History of Violence
Watching the film History of Violence (2005). I remember seeing this before, but don’t remember anything about the plot yet. Wouldn’t have picked this up if I knew it wasn’t a new one, but it’s probably short enough to watch again.
I think this film at least looks the kind of straightforward American film that’s easy to watch. One thing about those artistic movie festival debut films is that they seem to have the urge to break rules just for the sake of breaking them. So they will have an ambigious ending. They will have weird slice-of-life elements. There will be awkward dialog because talk in real life is awkward. They will try to establish some grand parallel, but not force it on the viewer, leaving him to “decide for himself” in the end.

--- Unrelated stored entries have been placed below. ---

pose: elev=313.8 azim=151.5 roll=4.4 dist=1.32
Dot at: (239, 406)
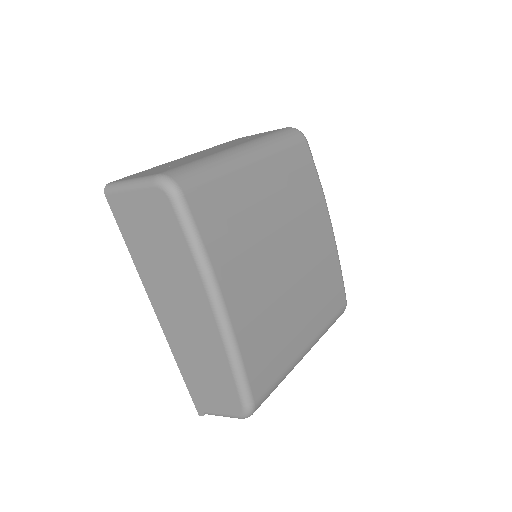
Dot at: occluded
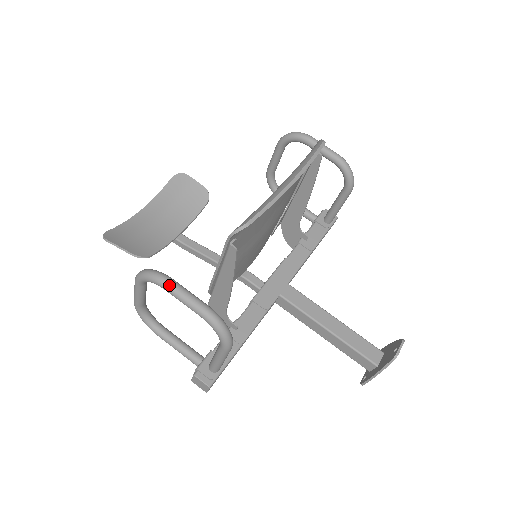
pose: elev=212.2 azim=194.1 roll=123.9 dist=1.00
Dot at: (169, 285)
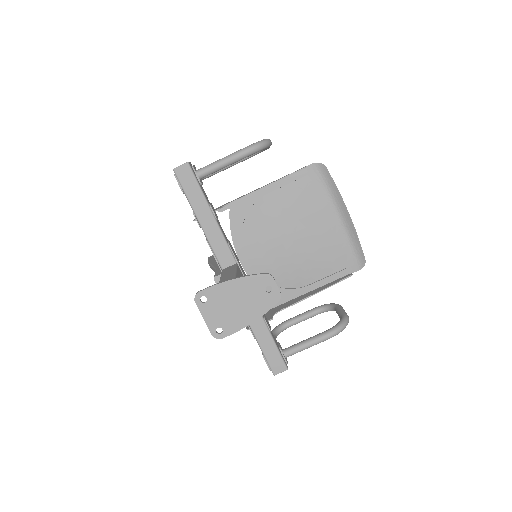
Dot at: occluded
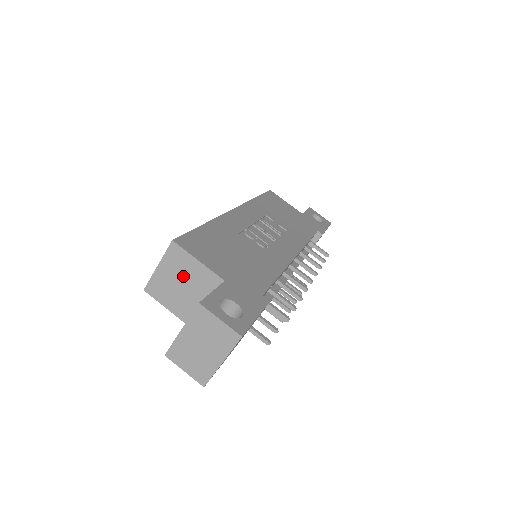
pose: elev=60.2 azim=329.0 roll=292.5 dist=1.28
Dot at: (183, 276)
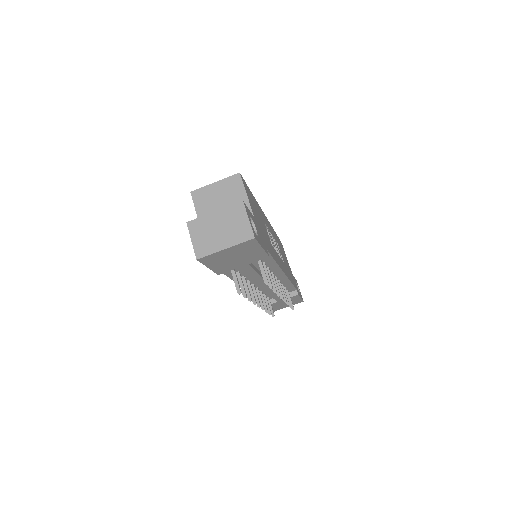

That stuff is fine, it really is. But some of those films seem to try so much that I wonder if they get high ratings only because the critics award their points by a checklist of such “modern” film virtues, not really considering the film as a whole as the normal viewer will. Well, I mostly watch films to find interesting stuff, so I’m probably closer to the critics than the average viewer, but if I were to create something artistic, I wouldn’t forget the importance of the whole.
This father-mother couple is so bland I want them killed.
Well now the dad is getting more intersting. Funny how they killed off those two introduction guys. It didn’t kill the suspense, but transfered it to the dad MC and now it’s a great mystery where we may not know the MC as we thought we did. And again the mob guys get killed, seemingly disarming the threat, but really just moving it on to the MC’s condition.
This is a good rewatch. I only remember the scenes as they come, nothing ahead.
Two big bad guys putting their foreheads together as sign of trust, friendship or whatever it is that the mafia guys think important. Turning into a hug. Even getting cheek kisses from the big boss.
That last scene was so good. Joining the family dinner, as a different man or not? The daughter brings the plate and utensils. The son offers the food. And lastly the wife gives the look. A great movie. Glad I watched it again. This is the kind of ending a film is supposed to have, none of that ambiguous Palme d’Or shit.